Nicholas Nixon: Ginkgo

"For the last five years I've photographed mostly trees. I used to think that as a subject they were too easy, sitting ducks. Spending time with some special ones and looking very hard I began to feel their power. I went to the Arnold Arboretum in Boston and began to fill my ground glass with Gingko trees ...Their stillness and poise fill my spirit just standing among them."

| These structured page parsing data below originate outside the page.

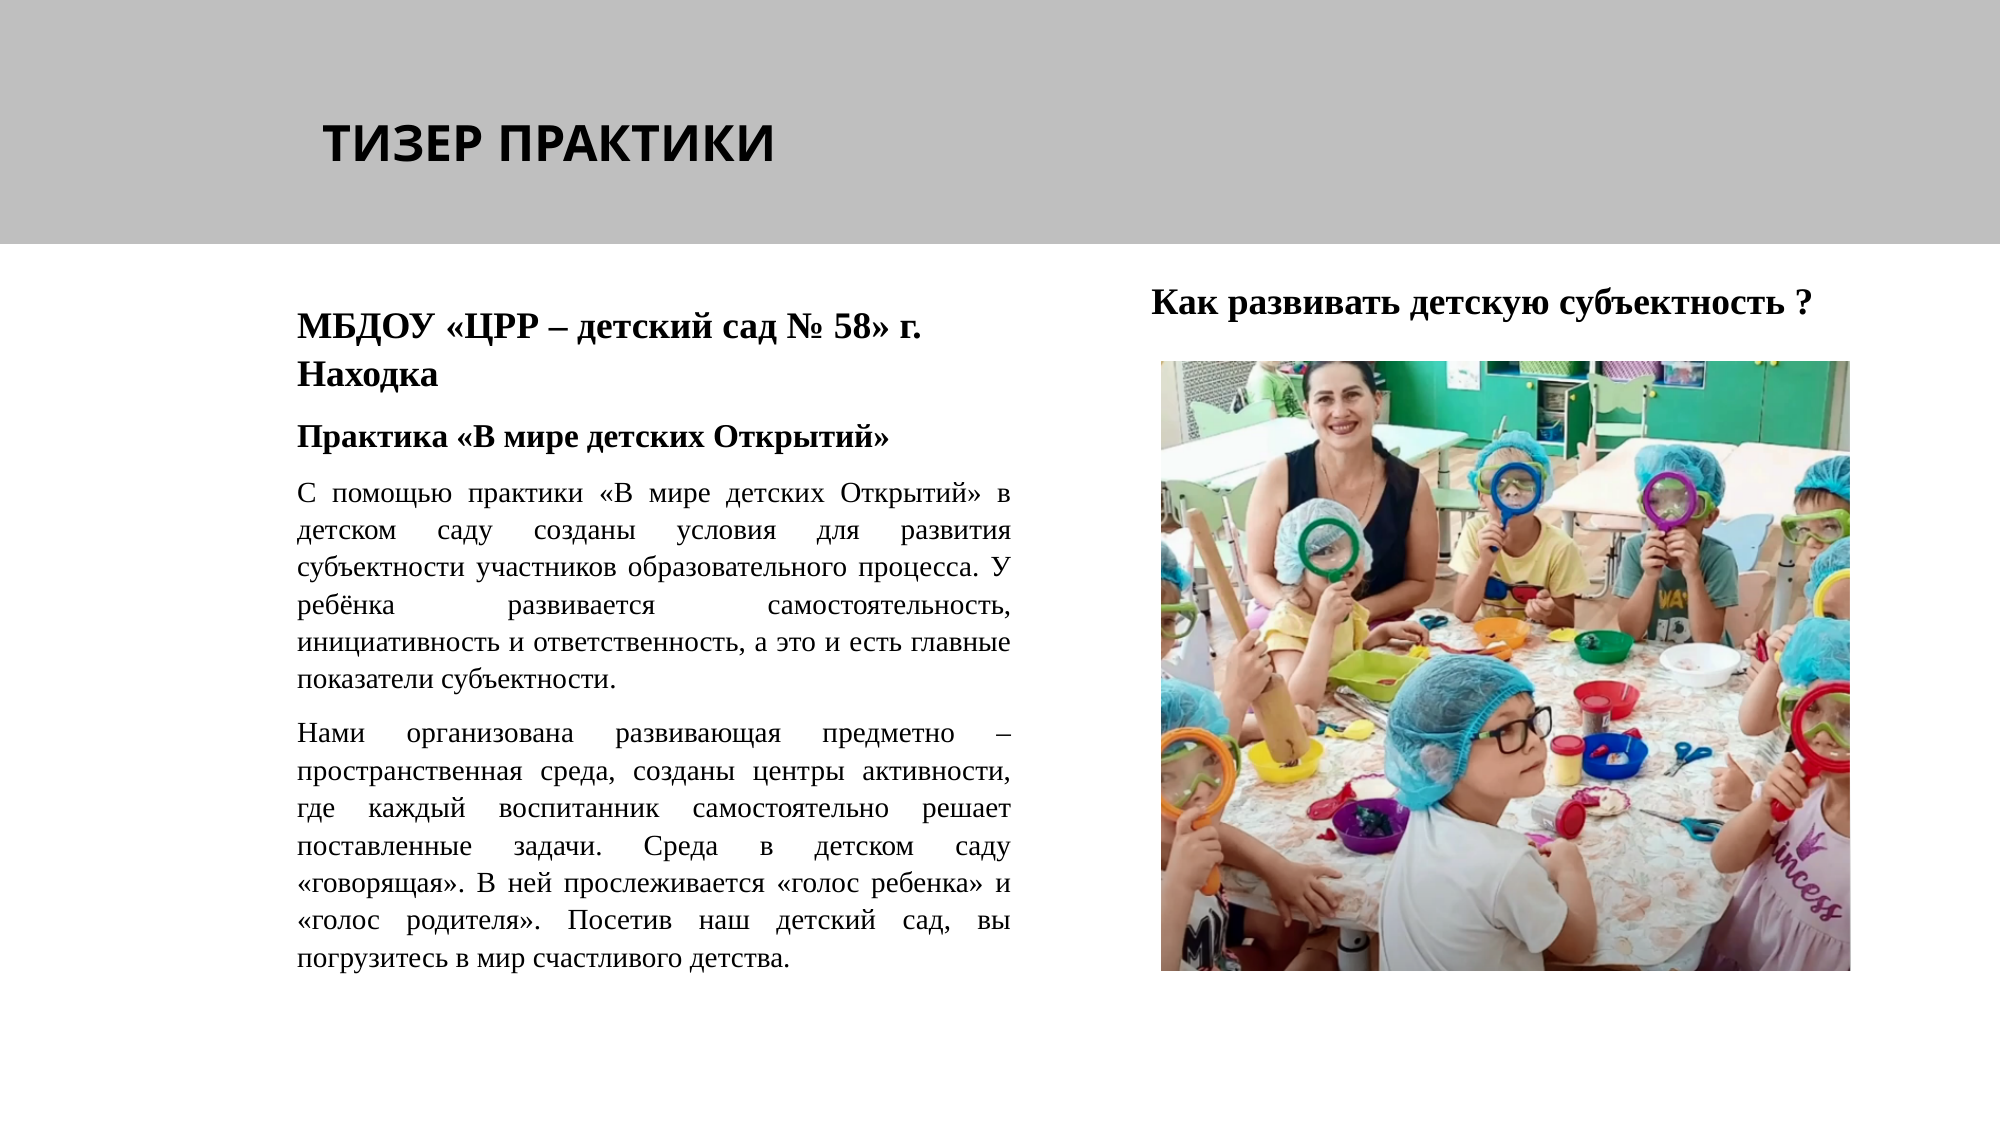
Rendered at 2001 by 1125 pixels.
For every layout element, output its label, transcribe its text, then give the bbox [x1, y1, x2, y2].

text_box МБДОУ «ЦРР – детский сад № 58» г. Находка Практика «В мире детских Открытий» С помощью практики «В мире детских Открытий» в детском саду созданы условия для развития субъектности участников образовательного процесса. У ребёнка развивается самостоятельность, инициативность и ответственность, а это и есть главные показатели субъектности. Нами организована развивающая предметно – пространственная среда, созданы центры активности, где каждый воспитанник самостоятельно решает поставленные задачи. Среда в детском саду «говорящая». В ней прослеживается «голос ребенка» и «голос родителя». Посетив наш детский сад, вы погрузитесь в мир счастливого детства. [282, 290, 1027, 981]
picture [1161, 361, 1851, 971]
picture [0, 0, 2000, 244]
text_box Как развивать детскую субъектность ? [1136, 269, 1851, 330]
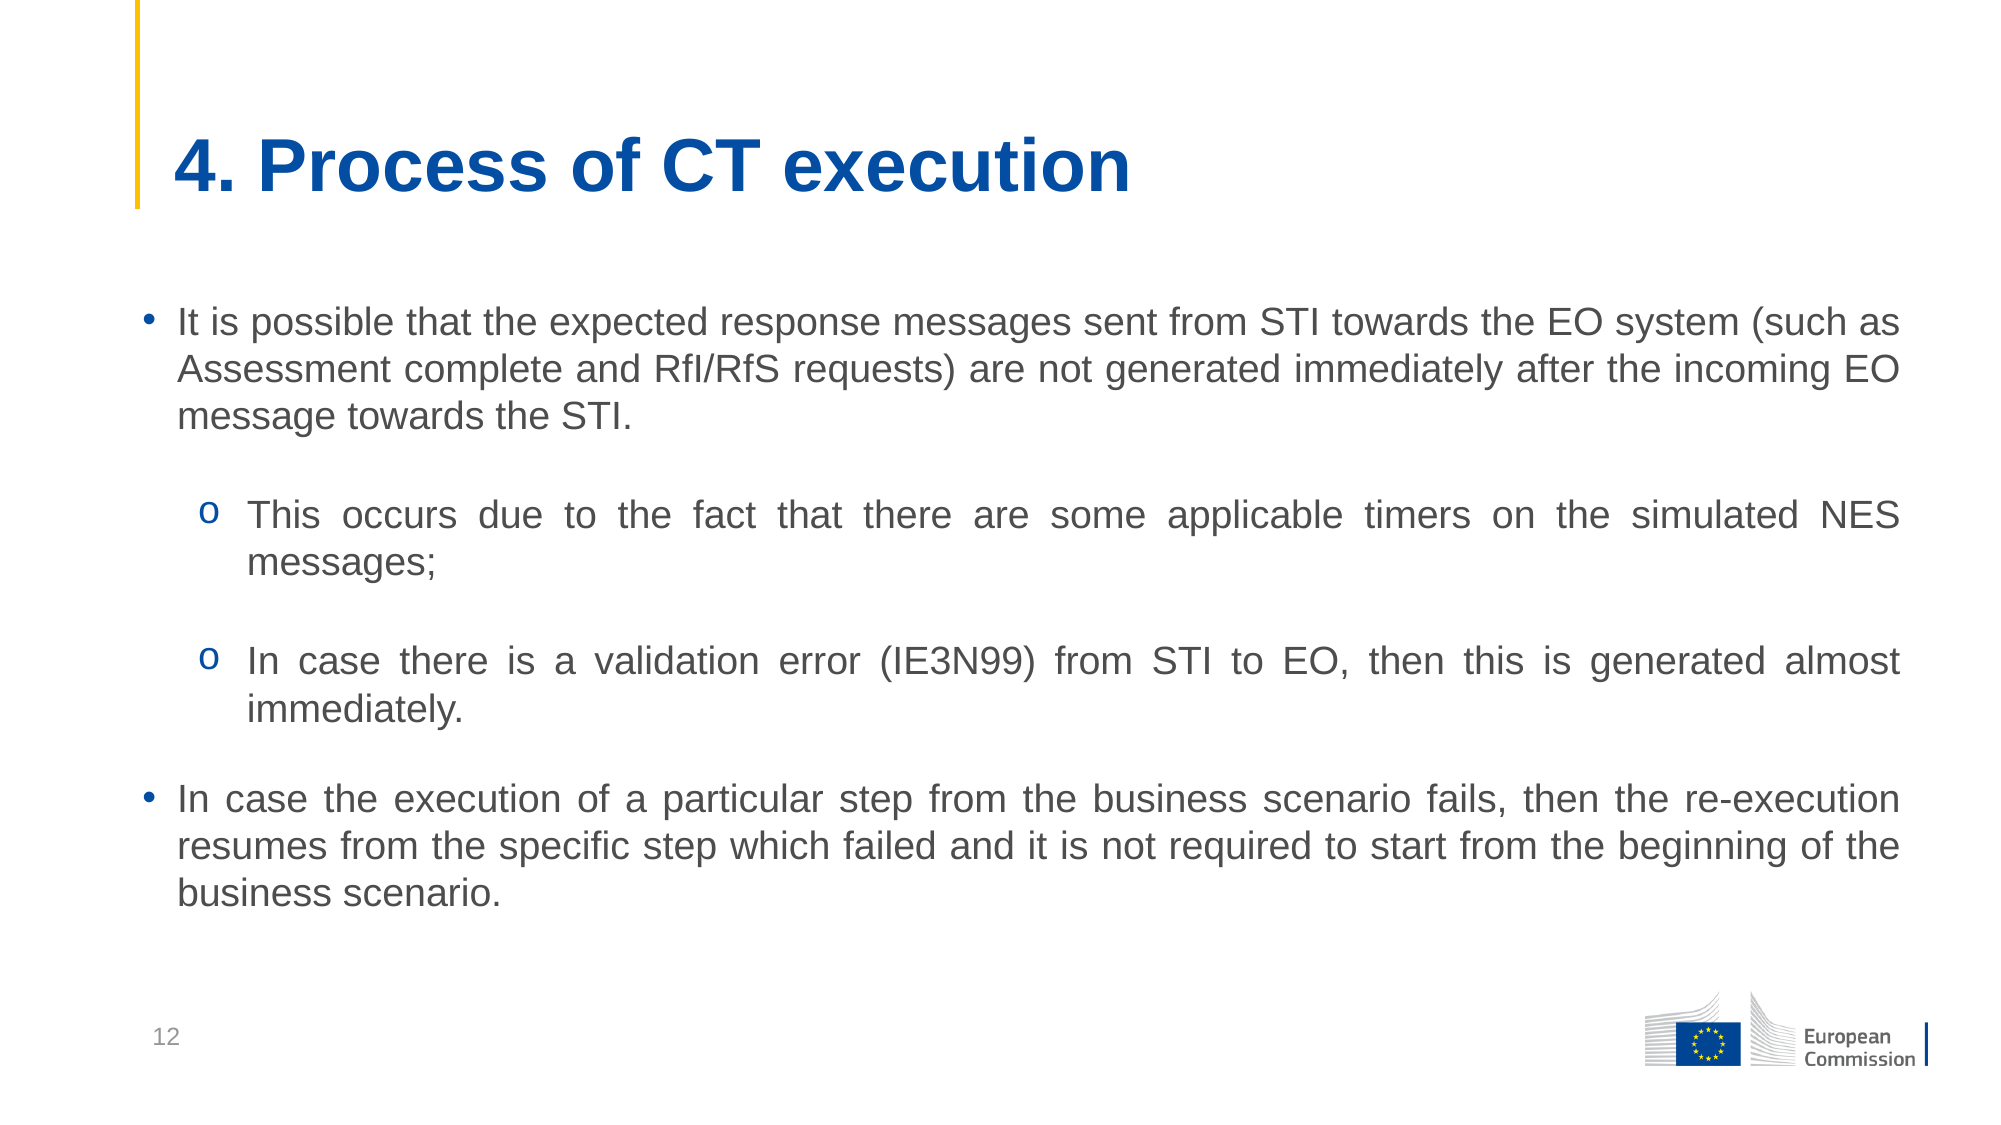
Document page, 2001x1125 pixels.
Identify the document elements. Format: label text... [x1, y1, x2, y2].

picture [1645, 991, 1928, 1066]
slide_number 12 [137, 1005, 588, 1066]
title 4. Process of CT execution [159, 79, 1885, 208]
list It is possible that the expected response messages sent from STI towards the EO system (such as Assessment complete and RfI/RfS requests) are not generated immediately after the incoming EO message towards the STI. This occurs due to the fact that there are some applicable timers on the simulated NES messages; In case there is a validation error (IE3N99) from STI to EO, then this is generated almost immediately. In case the execution of a particular step from the business scenario fails, then the re-execution resumes from the specific step which failed and it is not required to start from the beginning of the business scenario. [127, 288, 1917, 925]
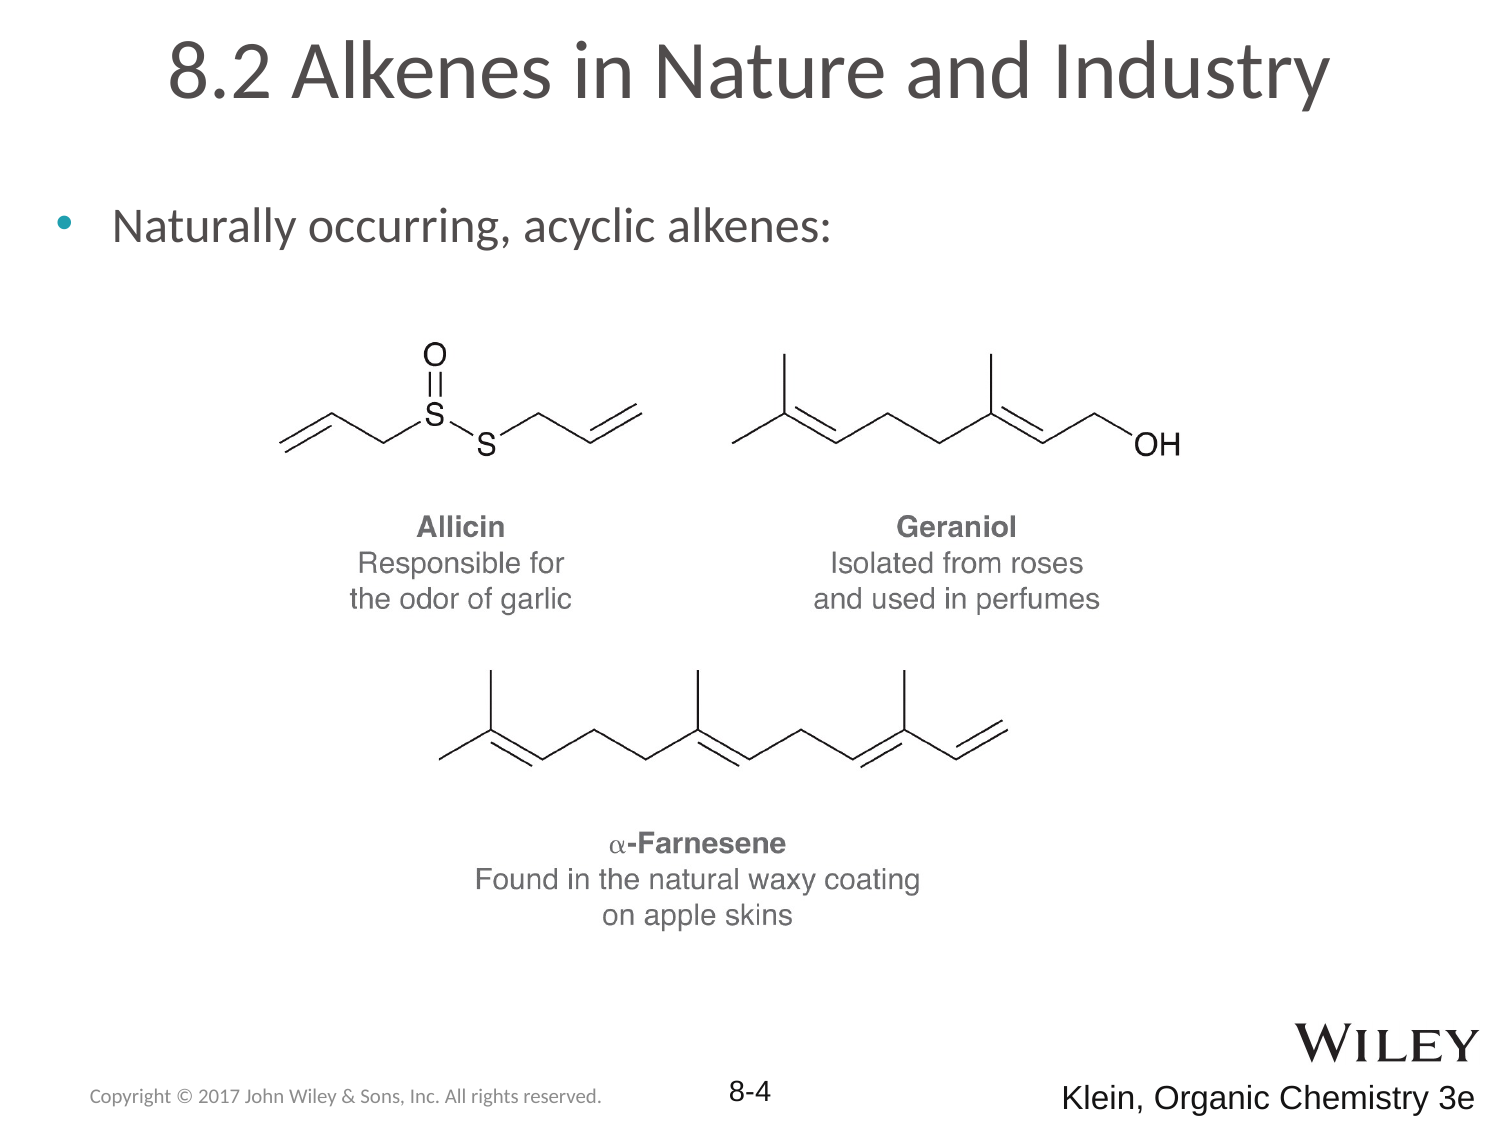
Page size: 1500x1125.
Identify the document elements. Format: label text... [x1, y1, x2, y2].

Robert Klein Gallery is pleased to present "Ginkgo", a solo exhibition of new work by renowned photographer Nicholas Nixon, opening on Saturday October 26, from 3-5pm - 38 Newbury Street, Boston. Known for his deeply intimate and humanistic work, Nixon turns his lens toward the natural world in this latest body of work, focusing on the quiet, majestic and almost healing presence of trees. The exhibition invites viewers to experience the beauty, resilience, and complexity of trees in and around Boston, captured with Nixon's signature precision and sensitivity over the last five years. This exhibition also marks the first time Nixon has exhibited digitally captured and printed photographs alongside his signature 8x10" large format silver gelatin prints.

 

Best known for his Brown Sisters series (1975-2022) and for his candid portrayals of people and places, Nick Nixon's exploration of trees offers a new perspective on his approach to time, life cycles, and impermanence. These large-format photographs capture the nuanced textures, light, and intricate details of trees in all their forms-solid, delicate, vibrant, and weathered.

 

"After reading Peter Wohlleben's 'The Hidden Lives of Trees', I was very moved by evidence of trees communicating and healing and protecting one another that I began to have have a mystical feeling about them, that they are ancient observers which possess the ease and grace that we strive for in our lives. Silent witnesses to our failing efforts, to our folly," Nixon says.